Strigi was a file indexing and file search framework (see desktop search) adopted by KDE SC. Strigi was initiated by Jos van den Oever. Strigi's goals are to be fast, use a small amount of RAM, and use flexible backends and plug-ins. A benchmark as of January 2007 showed that Strigi is faster and uses less memory than other search systems, but it lacks many of their features. Like most desktop search systems, Strigi can extract information from files, such as the length of an audio clip, the contents of a document, or the resolution of a picture; plugins determine what filetypes it is capable of handling. Strigi uses its own Jstream system which allows for deep indexing of files.

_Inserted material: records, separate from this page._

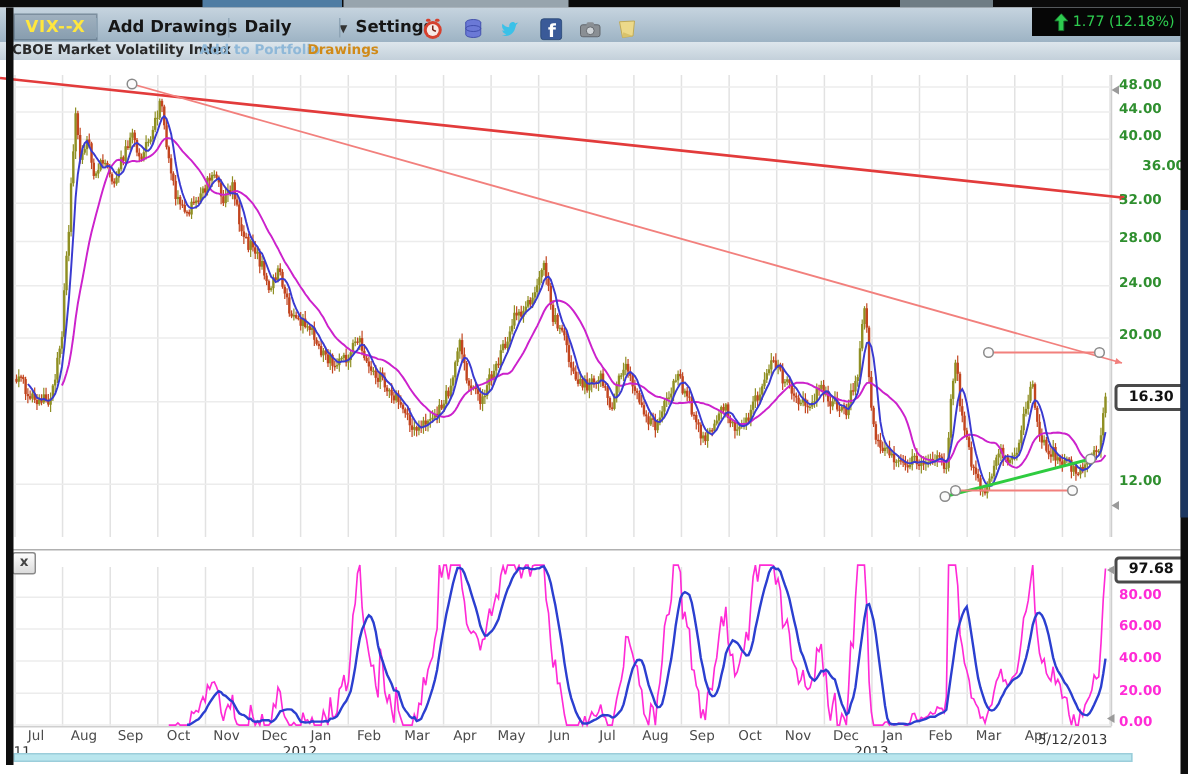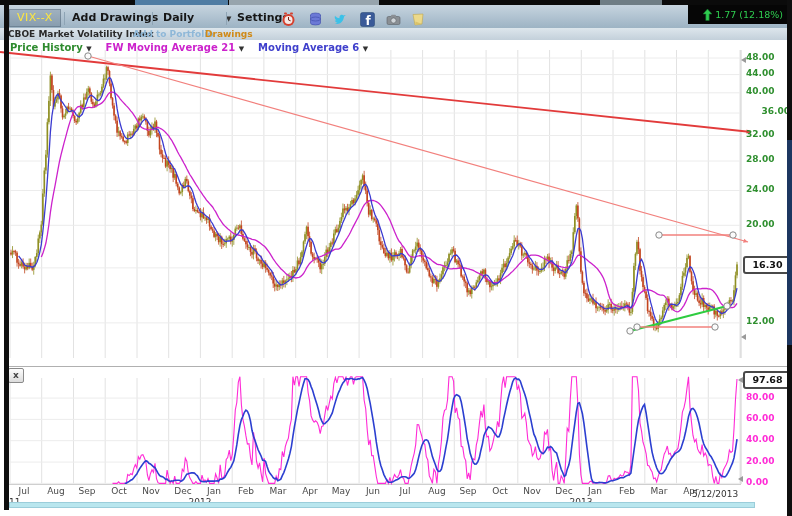--- a/index.html
+++ b/index.html
@@ -13,7 +13,7 @@
   #toolbar{left:0;top:5px;width:792px;height:23px;background:linear-gradient(#c6d4df,#9db3c4);}
   .tbitem{position:absolute;top:6px;font-size:11px;font-weight:bold;color:#161616;cursor:default;}
   #ticker{left:9px;top:4px;padding:1px 7px 2px 7px;background:rgba(30,50,70,.18);
-          border:1px solid rgba(60,80,100,.35);color:#ffe73e;font-weight:normal;font-size:11px;letter-spacing:.5px;}
+          border:1px solid rgba(60,80,100,.35);color:#ffe73e;font-weight:bold;font-size:11px;letter-spacing:.5px;}
   .tbdiv{position:absolute;top:7px;width:1px;height:13px;background:#8ea4b5;}
   .caret{font-size:7px;color:#333;}
   .tbicon{position:absolute;top:7px;width:15px;height:15px;}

Strigi is accessible via Konqueror, or by clicking on its icon, after adding it to KDE's Kicker or GNOME Panel. (In GNOME desktop, it is called the Deskbar applet.) The graphical user interface (GUI) is named Strigiclient.

It was replaced with Recoll in KDE5 Plasma desktop environment.

==Features==
- SHA-1 hash for every file indexed to find duplicates
- As of July, 2007 Strigi supports indexing the contents of plain text, PDF, MP3, archives, Debian and RPM packages, and OASIS OpenDocument text (odt), spreadsheet (ods) and presentation (odp) files
- D-Bus and socket support for communication between the daemon and search program
- Small memory footprint
- Xesam query language support
- Very portable, currently runs on Linux, Solaris, FreeBSD, Mac OS X and Windows
- Pluggable backend: Lucene and HyperEstraier, SQLite and Xapian backends are being worked on
- inotify and synchronization to filesystem are being attempted.
- Strigi's indexing can be stopped manually, and will suspend itself if running on a laptop's batteries, disk drive runs out of space, and/or runs in the background until the CPU is not busy with tasks that the computer-user is waiting on the CPU for.

==Operating systems and desktops==
Strigi used to be a core component of the KDE Software Compilation's semantic desktop. Strigi and NEPOMUK used to work together to help create a semantic desktop search. NEPOMUK allows the user to add metadata, which Strigi would index for a more precise search. It has since been replaced with a home-grown solution, the nepomuk-metadata-extractor.

GNOME has an optional applet to search for files using Strigi, named Deskbar. Deskbar is included in the GNOME desktop of Ubuntu 8.10, for example.